EXERCISE: Copy all of the text in the data below line for line, with no changes. Leave out the pictures.
Start of STUDY MATERIAL
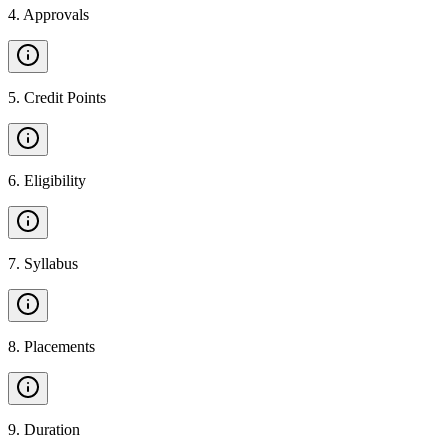
4
.
Approvals
5
.
Credit Points
6
.
Eligibility
7
.
Syllabus
8
.
Placements
9
.
Duration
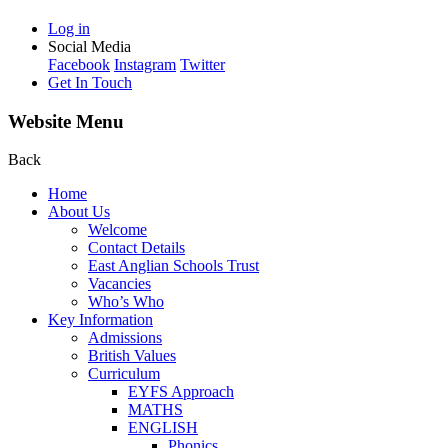
Log in
Social Media
Facebook
Instagram
Twitter
Get In Touch
Website Menu
Back
Home
About Us
Welcome
Contact Details
East Anglian Schools Trust
Vacancies
Who’s Who
Key Information
Admissions
British Values
Curriculum
EYFS Approach
MATHS
ENGLISH
Phonics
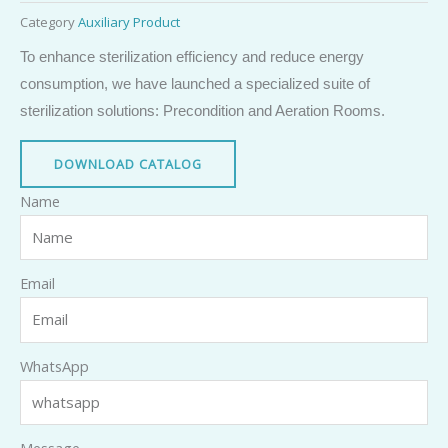
Category
Auxiliary Product
To enhance sterilization efficiency and reduce energy
consumption, we have launched a specialized suite of
sterilization solutions: Precondition and Aeration Rooms.
DOWNLOAD CATALOG
Name
Email
WhatsApp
End of STUDY MATERIAL
ANSWER BOX:
4
.
Approvals
5
.
Credit Points
6
.
Eligibility
7
.
Syllabus
8
.
Placements
9
.
Duration
Log in
Social Media
Facebook
Instagram
Twitter
Get In Touch
Website Menu
Back
Home
About Us
Welcome
Contact Details
East Anglian Schools Trust
Vacancies
Who’s Who
Key Information
Admissions
British Values
Curriculum
EYFS Approach
MATHS
ENGLISH
Phonics
Category
Auxiliary Product
To enhance sterilization efficiency and reduce energy
consumption, we have launched a specialized suite of
sterilization solutions: Precondition and Aeration Rooms.
DOWNLOAD CATALOG
Name
Email
WhatsApp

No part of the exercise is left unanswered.